__TAREFA A FAZER__
Reproduz sem alterações o trecho do texto sobre os riscos da sociedade portuguesa que vai de "Em segundo lugar, é" até "nos podem afetar.".

__EXCERTO ESCOLHIDO__
------------------------------
Ou seja, trinta e cinco anos depois da entrada na CEE o país está claramente melhor, mas uma parte importante dos portugueses continuará a lutar para não ficar mais empobrecida.

Os grandes riscos da sociedade portuguesa

Em segundo lugar, é preciso prevenir e antecipar os grandes riscos, pois eles podem causar-nos danos profundos e impedir a resolução dos défices estruturais. No dia 25 de abril de 2024 a democracia portuguesa comemorará meio século de existência.

Nessa data é muito provável que o enquadramento global e europeu e algumas das suas linhas vermelhas estejam ao rubro, por exemplo: os efeitos da crise climática, as ameaças virais e pandémicas, o risco permanente de uma crise nuclear, o perigo terrorista sempre iminente, o risco informático e a guerra cibernética, a ameaça populista e a regressão iliberal, as tensões geopolíticas com a China e a Rússia, a saúde da economia global e do multilateralismo, a falta de confiança no projeto europeu. Para lá destas linhas vermelhas, existem alguns riscos mais próximos de nós e que mais diretamente nos podem afetar.

1 – Alterações climáticas, impactos devastadores

Os episódios são cada vez mais frequentes, mais distribuídos e mais violentos e os últimos relatórios dos peritos apresentam-nos datas e prazos cada vez mais próximos de nós.

2 – Mediterrâneo, estados falhados e crise de refugiados

Passaram dez anos sobre a primavera árabe e os acontecimentos falam por si, estamos perante estados falhados, cada vez mais radicalizados e com fluxos de refugiados cada vez mais intensos e próximos de nós.
------------------------------
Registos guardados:
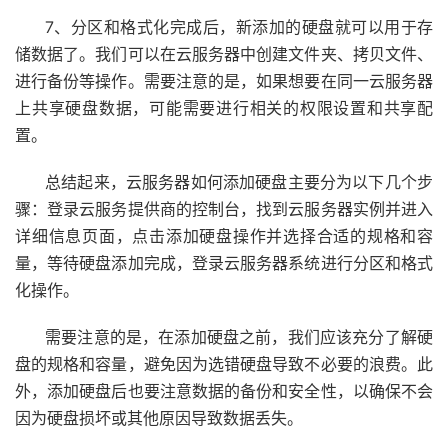
7、分区和格式化完成后，新添加的硬盘就可以用于存
储数据了。我们可以在云服务器中创建文件夹、拷贝文件、
进行备份等操作。需要注意的是，如果想要在同一云服务器
上共享硬盘数据，可能需要进行相关的权限设置和共享配
置。
总结起来，云服务器如何添加硬盘主要分为以下几个步
骤：登录云服务提供商的控制台，找到云服务器实例并进入
详细信息页面，点击添加硬盘操作并选择合适的规格和容
量，等待硬盘添加完成，登录云服务器系统进行分区和格式
化操作。
需要注意的是，在添加硬盘之前，我们应该充分了解硬
盘的规格和容量，避免因为选错硬盘导致不必要的浪费。此
外，添加硬盘后也要注意数据的备份和安全性，以确保不会
因为硬盘损坏或其他原因导致数据丢失。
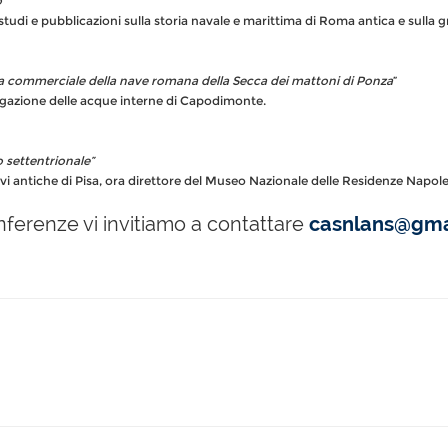
o”
di e pubblicazioni sulla storia navale e marittima di Roma antica e sulla gra
 rotta commerciale della nave romana della Secca dei mattoni di Ponza
”
avigazione delle acque interne di Capodimonte.
o settentrionale”
vi antiche di Pisa, ora direttore del Museo Nazionale delle Residenze Napole
nferenze vi invitiamo a contattare
casnlans@gma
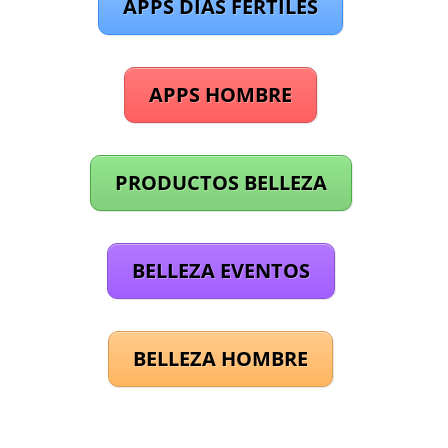
APPS DÍAS FÉRTILES
APPS HOMBRE
PRODUCTOS BELLEZA
BELLEZA EVENTOS
BELLEZA HOMBRE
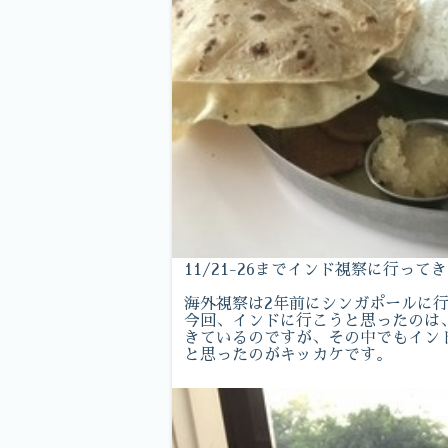
11/21-26までインド視察に行って
海外視察は2年前にシンガポールに
今回、インドに行こうと思ったのは、
きているのですが、その中でもイン
と思ったのがキッカケです。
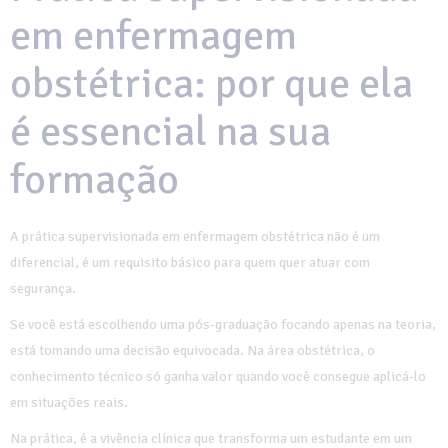
em enfermagem
obstétrica: por que ela
é essencial na sua
formação
A prática supervisionada em enfermagem obstétrica não é um
diferencial, é um requisito básico para quem quer atuar com
segurança.
Se você está escolhendo uma pós-graduação focando apenas na teoria,
está tomando uma decisão equivocada. Na área obstétrica, o
conhecimento técnico só ganha valor quando você consegue aplicá-lo
em situações reais.
Na prática, é a vivência clínica que transforma um estudante em um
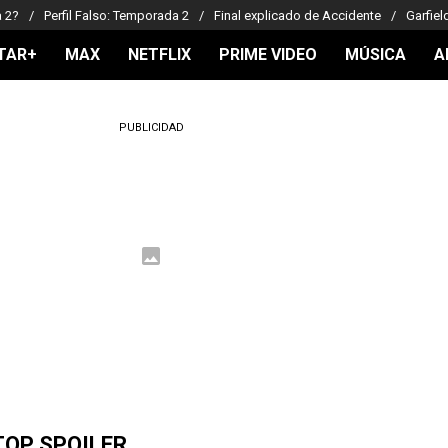
a 2?
Perfil Falso: Temporada 2
Final explicado de Accidente
Garfiel
TAR+
MAX
NETFLIX
PRIME VIDEO
MÚSICA
A
PUBLICIDAD
TOP SPOILER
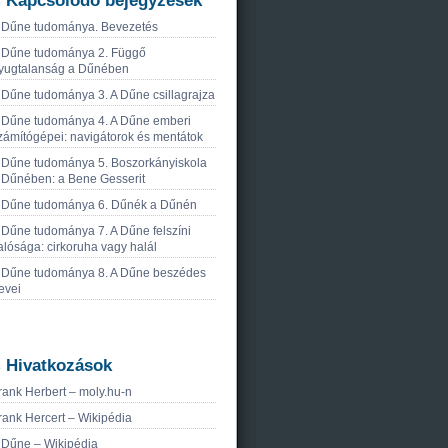
Kapcsolódó bejegyzések
 Dűne tudománya. Bevezetés
 Dűne tudománya 2. Függő
yugtalanság a Dűnében
 Dűne tudománya 3. A Dűne csillagrajza
 Dűne tudománya 4. A Dűne emberi
zámítógépei: navigátorok és mentátok
 Dűne tudománya 5. Boszorkányiskola
 Dűnében: a Bene Gesserit
 Dűne tudománya 6. Dűnék a Dűnén
 Dűne tudománya 7. A Dűne felszíni
alósága: cirkoruha vagy halál
 Dűne tudománya 8. A Dűne beszédes
evei
Hivatkozások
rank Herbert – moly.hu-n
rank Hercert – Wikipédia
 Dűne – Wikipédia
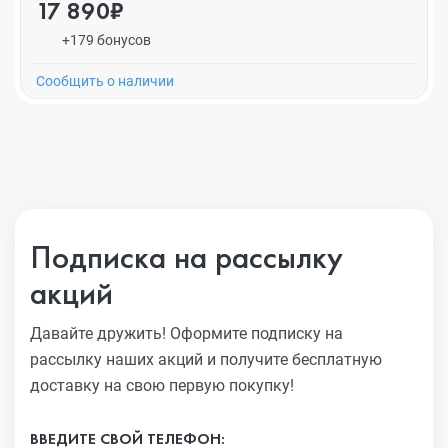
17 890₽
+179 бонусов
Cообщить о наличии
Подписка на рассылку
акций
Давайте дружить! Оформите подписку на
рассылку наших акций
и получите бесплатную
доставку на свою первую покупку!
ВВЕДИТЕ СВОЙ ТЕЛЕФОН:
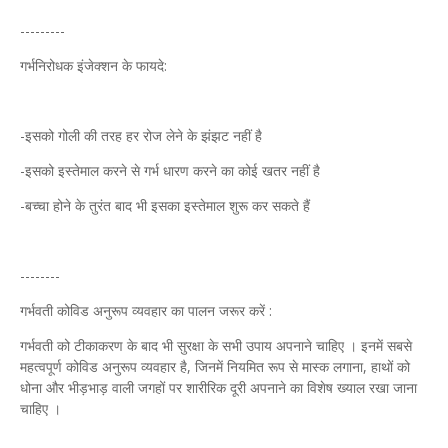
---------
गर्भनिरोधक इंजेक्शन के फायदे:
-इसको गोली की तरह हर रोज लेने के झंझट नहीं है
-इसको इस्तेमाल करने से गर्भ धारण करने का कोई खतर नहीं है
-बच्चा होने के तुरंत बाद भी इसका इस्तेमाल शुरू कर सकते हैं
--------
गर्भवती कोविड अनुरूप व्यवहार का पालन जरूर करें :
गर्भवती को टीकाकरण के बाद भी सुरक्षा के सभी उपाय अपनाने चाहिए । इनमें सबसे
महत्वपूर्ण कोविड अनुरूप व्यवहार है, जिनमें नियमित रूप से मास्क लगाना, हाथों को
धोना और भीड़भाड़ वाली जगहों पर शारीरिक दूरी अपनाने का विशेष ख्याल रखा जाना
चाहिए ।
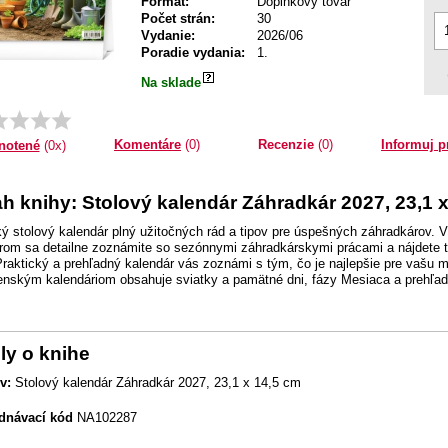
Formát:
Doplnkový tovar
Počet strán:
30
Vydanie:
2026/06
Poradie vydania:
1.
Na sklade
Komentáre
(0)
Recenzie
(0)
Informuj p
notené
(0x)
h knihy: Stolový kalendár Záhradkár 2027, 23,1 
ký stolový kalendár plný užitočných rád a tipov pre úspešných záhradkárov. V
rom sa detailne zoznámite so sezónnymi záhradkárskymi prácami a nájdete tu 
Praktický a prehľadný kalendár vás zoznámi s tým, čo je najlepšie pre vašu 
enským kalendáriom obsahuje sviatky a pamätné dni, fázy Mesiaca a prehľad 
ly o knihe
v:
Stolový kalendár Záhradkár 2027, 23,1 x 14,5 cm
dnávací kód
NA102287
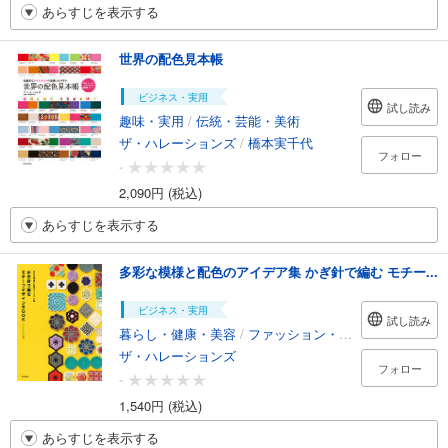
あらすじを表示する
世界の配色見本帳
ビジネス・実用
試し読み
趣味・実用
/
伝統・芸能・美術
ザ・ハレーションズ
/
橋本実千代
フォロー
-
2,090円 (税込)
あらすじを表示する
多彩な模様と配色のアイデア集 かぎ針で編む モチー...
ビジネス・実用
試し読み
暮らし・健康・美容
/
ファッション・美容
ザ・ハレーションズ
フォロー
-
1,540円 (税込)
あらすじを表示する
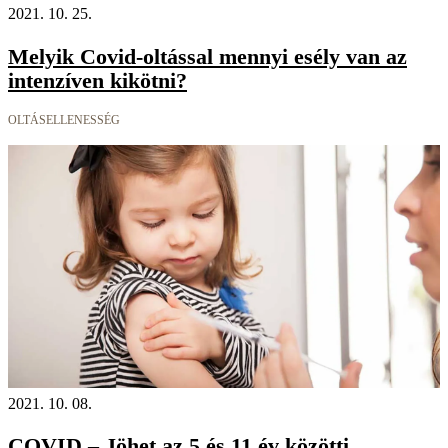
2021. 10. 25.
Melyik Covid-oltással mennyi esély van az
intenzíven kikötni?
OLTÁSELLENESSÉG
2021. 10. 08.
COVID – Jöhet az 5 és 11 év közötti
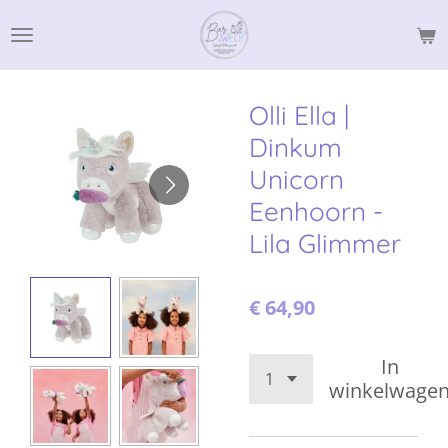
Ga
direct
naar
de
Olli Ella |
hoofdinhoud
Dinkum
Unicorn
Eenhoorn -
Lila Glimmer
€ 64,90
In
winkelwage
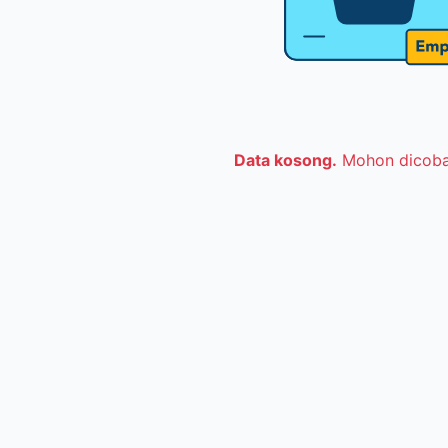
Data kosong.
Mohon dicoba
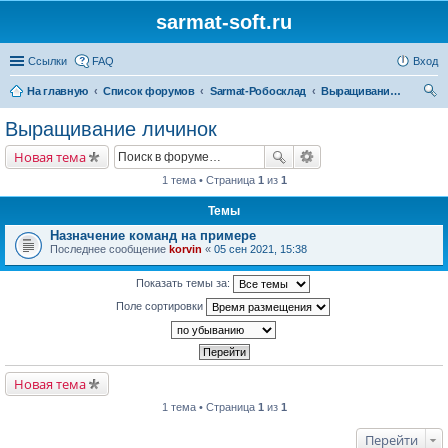
sarmat-soft.ru
Ссылки
FAQ
Вход
На главную
Список форумов
Sarmat-Робосклад
Выращивание личинок
ои
Выращивание личинок
ск
Новая тема
1 тема • Страница
1
из
1
Темы
Назначение команд на примере
Последнее сообщение
korvin
«
05 сен 2021, 15:38
Показать темы за:
Поле сортировки
Новая тема
1 тема • Страница
1
из
1
Перейти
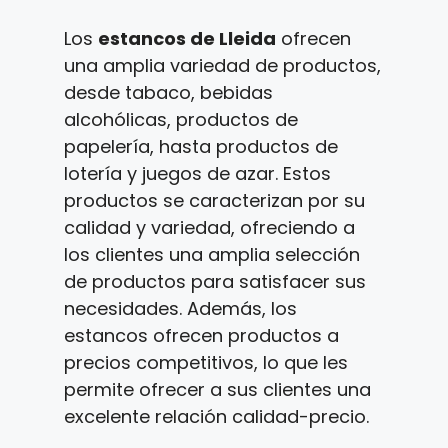
Los
estancos de Lleida
ofrecen
una amplia variedad de productos,
desde tabaco, bebidas
alcohólicas, productos de
papelería, hasta productos de
lotería y juegos de azar. Estos
productos se caracterizan por su
calidad y variedad, ofreciendo a
los clientes una amplia selección
de productos para satisfacer sus
necesidades. Además, los
estancos ofrecen productos a
precios competitivos, lo que les
permite ofrecer a sus clientes una
excelente relación calidad-precio.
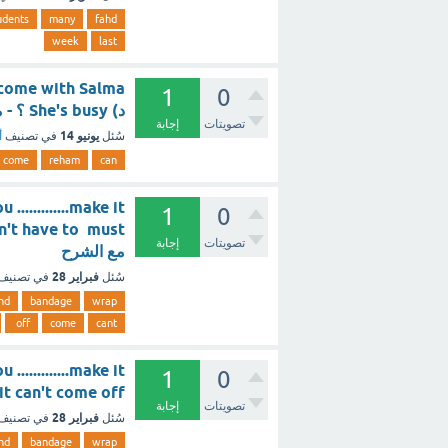
udents
many
fahd
week
last
1
0
د) She's busy ؟ - مع الشرح
تصويتات
إجابة
يونيو 14
سُئل
في تصنيف
أ
come
reham
can
...........make it
1
0
تصويتات
إجابة
مع الشرح
فبراير 28
سُئل
في تصنيف
nd
bandage
wrap
off
come
cant
...........make it
1
0
sure it can't come off
تصويتات
إجابة
فبراير 28
سُئل
في تصنيف
nd
bandage
wrap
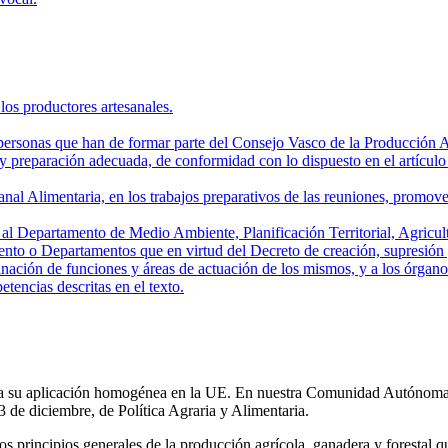
los productores artesanales.
ersonas que han de formar parte del Consejo Vasco de la Producción Ar
 preparación adecuada, de conformidad con lo dispuesto en el artículo 
al Alimentaria, en los trabajos preparativos de las reuniones, promoverá
o al Departamento de Medio Ambiente, Planificación Territorial, Agri
nto o Departamentos que en virtud del Decreto de creación, supresión 
ión de funciones y áreas de actuación de los mismos, y a los órganos 
tencias descritas en el texto.
ara su aplicación homogénea en la UE. En nuestra Comunidad Autónoma l
3 de diciembre, de Política Agraria y Alimentaria.
os principios generales de la producción agrícola, ganadera y forestal qu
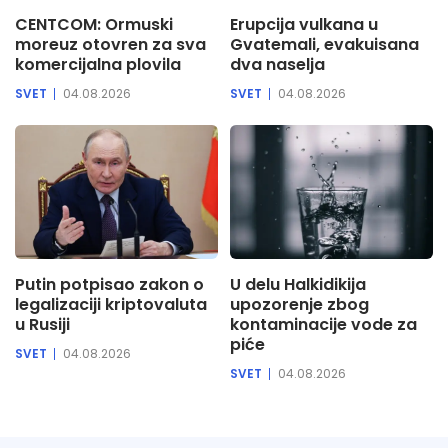
CENTCOM: Ormuski
Erupcija vulkana u
moreuz otovren za sva
Gvatemali, evakuisana
komercijalna plovila
dva naselja
SVET
04.08.2026
SVET
04.08.2026
Putin potpisao zakon o
U delu Halkidikija
legalizaciji kriptovaluta
upozorenje zbog
u Rusiji
kontaminacije vode za
piće
SVET
04.08.2026
SVET
04.08.2026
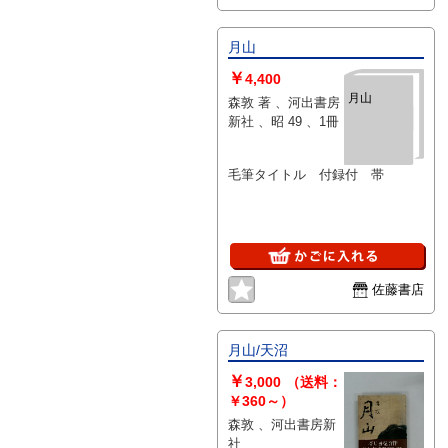
月山
￥
4,400
月山
森敦 著 、河出書房
新社 、昭 49 、1冊
毛筆タイトル 付録付 帯
佐藤書店
月山/天沼
￥
3,000
（送料：
￥360～）
森敦 、河出書房新
社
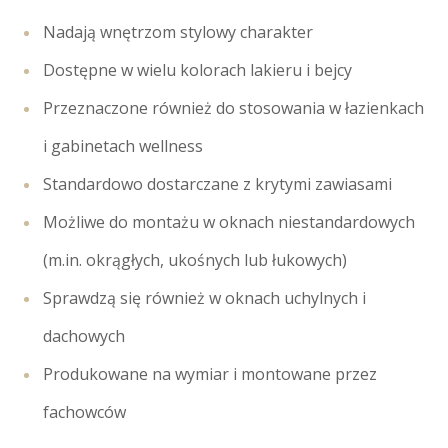
Nadają wnętrzom stylowy charakter
Dostępne w wielu kolorach lakieru i bejcy
Przeznaczone również do stosowania w łazienkach
i gabinetach wellness
Standardowo dostarczane z krytymi zawiasami
Możliwe do montażu w oknach niestandardowych
(m.in. okrągłych, ukośnych lub łukowych)
Sprawdzą się również w oknach uchylnych i
dachowych
Produkowane na wymiar i montowane przez
fachowców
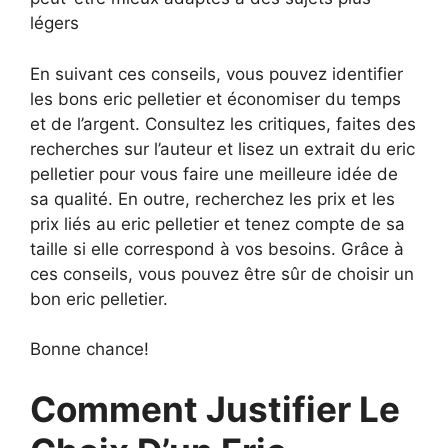
légers
En suivant ces conseils, vous pouvez identifier
les bons eric pelletier et économiser du temps
et de l’argent. Consultez les critiques, faites des
recherches sur l’auteur et lisez un extrait du eric
pelletier pour vous faire une meilleure idée de
sa qualité. En outre, recherchez les prix et les
prix liés au eric pelletier et tenez compte de sa
taille si elle correspond à vos besoins. Grâce à
ces conseils, vous pouvez être sûr de choisir un
bon eric pelletier.
Bonne chance!
Comment Justifier Le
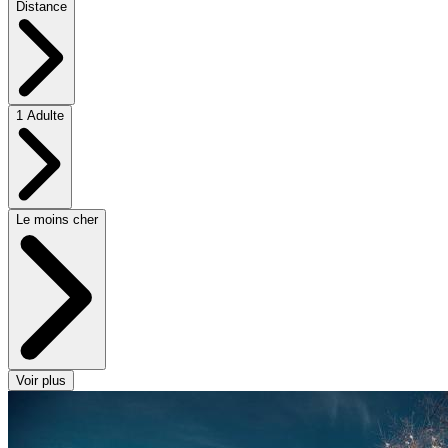
Distance
1 Adulte
Le moins cher
Voir plus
------------------------------
__RESPOSTA__
Em segundo lugar, é preciso prevenir e antecipar os grandes riscos, pois eles podem causar-nos danos profundos e impedir a resolução dos défices estruturais. No dia 25 de abril de 2024 a democracia portuguesa comemorará meio século de existência.

Nessa data é muito provável que o enquadramento global e europeu e algumas das suas linhas vermelhas estejam ao rubro, por exemplo: os efeitos da crise climática, as ameaças virais e pandémicas, o risco permanente de uma crise nuclear, o perigo terrorista sempre iminente, o risco informático e a guerra cibernética, a ameaça populista e a regressão iliberal, as tensões geopolíticas com a China e a Rússia, a saúde da economia global e do multilateralismo, a falta de confiança no projeto europeu. Para lá destas linhas vermelhas, existem alguns riscos mais próximos de nós e que mais diretamente nos podem afetar.